Ainsi, l'année 2008 a été plus fraîche que 2007, mais se classe cependant au dixième rang des années les plus chaudes depuis le début des statistiques. Ce léger refroidissement s'explique en particulier par le phénomène connu sous le nom de La Nina, refroidissement des eaux de surface du Pacifique.

«Le problème est que les gens confondent le temps et le climat», explique la climatologue américaine Susan Solomon, membre du Groupe d'experts intergouvernemental sur l'évolution du climat (Giec) selon lequel la température moyenne de la planète pourrait augmenter de 1,1°C à 6,4° d'ici 2100.
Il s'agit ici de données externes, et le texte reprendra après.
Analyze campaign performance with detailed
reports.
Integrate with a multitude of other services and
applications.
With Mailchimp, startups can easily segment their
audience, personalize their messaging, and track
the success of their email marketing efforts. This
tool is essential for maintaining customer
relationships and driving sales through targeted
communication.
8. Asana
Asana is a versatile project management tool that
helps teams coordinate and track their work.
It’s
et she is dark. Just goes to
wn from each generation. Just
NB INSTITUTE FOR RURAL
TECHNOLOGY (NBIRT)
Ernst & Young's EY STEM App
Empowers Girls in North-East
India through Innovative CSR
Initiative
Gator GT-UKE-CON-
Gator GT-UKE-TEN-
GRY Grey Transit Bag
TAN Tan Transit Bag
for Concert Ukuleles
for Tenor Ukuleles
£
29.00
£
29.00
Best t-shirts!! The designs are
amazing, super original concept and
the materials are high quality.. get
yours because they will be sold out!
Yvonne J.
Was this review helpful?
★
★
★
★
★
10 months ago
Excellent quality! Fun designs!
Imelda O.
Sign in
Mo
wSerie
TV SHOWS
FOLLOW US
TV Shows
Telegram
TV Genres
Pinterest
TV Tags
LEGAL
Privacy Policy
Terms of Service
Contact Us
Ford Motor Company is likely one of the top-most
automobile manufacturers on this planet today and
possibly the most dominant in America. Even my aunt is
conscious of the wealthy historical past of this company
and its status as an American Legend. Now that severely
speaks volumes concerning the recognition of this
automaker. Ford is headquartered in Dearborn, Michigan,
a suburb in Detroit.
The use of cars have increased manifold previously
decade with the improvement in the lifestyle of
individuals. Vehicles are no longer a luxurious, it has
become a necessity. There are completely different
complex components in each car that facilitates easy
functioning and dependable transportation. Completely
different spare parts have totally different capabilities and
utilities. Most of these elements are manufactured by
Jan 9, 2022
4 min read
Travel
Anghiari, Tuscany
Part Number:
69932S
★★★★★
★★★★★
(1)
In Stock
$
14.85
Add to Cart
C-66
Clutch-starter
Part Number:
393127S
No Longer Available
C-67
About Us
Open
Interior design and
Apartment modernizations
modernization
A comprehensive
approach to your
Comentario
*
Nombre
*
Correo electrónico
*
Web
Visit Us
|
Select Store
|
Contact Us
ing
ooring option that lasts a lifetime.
«Le temps est très important localement, et d'une année sur l'autre. Mais si vous cherchez à comprendre l'évolution du climat, vous devez retenir une plus grande échelle dans l'espace (le monde entier) et dans le temps (de nombreuses années)», explique-t-elle.

Le «réchauffement climatique moyen» de la planète attendu d'une année sur l'autre est d'environ deux centièmes de degrés par an donc très difficilement perceptible, rappelle en écho le climatologue français Jean Jouzel, médaille d'or du CNRS, alors que «si vous vous placez d'une année sur l'autre à un endroit donné, la variabilité peut être de quelques degrés».

Pour une meilleure perception, le vice-président du Giec invite à regarder des tendances de fond sur la végétation, indicateur précieux: «On voit bien par exemple que les vendanges ont irrésistiblement avancé de plusieurs semaines en 50 ans. Après, d'une année sur l'autre, elles peuvent commencer plus tôt ou plus tard».

S'ajoute à cette double grille de lecture l'extrême complexité de la science du climat: si la majorité des scientifiques s'accordent sur le réchauffement en cours et la responsabilité humaine dans le processus via les émissions de gaz à effet de serre, ils soulignent aussi qu'il ne s'agira en aucun cas d'un phénomène linéaire.

Selon une étude publiée en avril dans la revue Nature, le réchauffement pourrait ainsi marquer une pause dans la décennie à venir en raison de l'évolution naturelle de la circulation des courants océaniques, avec en particulier un affaiblissement temporaire du Gulf Stream, qui fait remonter dans l'Atlantique nord les eaux chaudes du sud.

Les «sceptiques» du réchauffement climatique sont immanquablement plus véhéments lorsque le froid pique, reconnaît Jean Jouzel, mais il appartient aussi aux climatologues de faire preuve de pédagogie... et de mesure.

«C'est aussi à nous de faire attention quand l'été sera chaud de ne pas dire: "c'est le réchauffement climatique"!»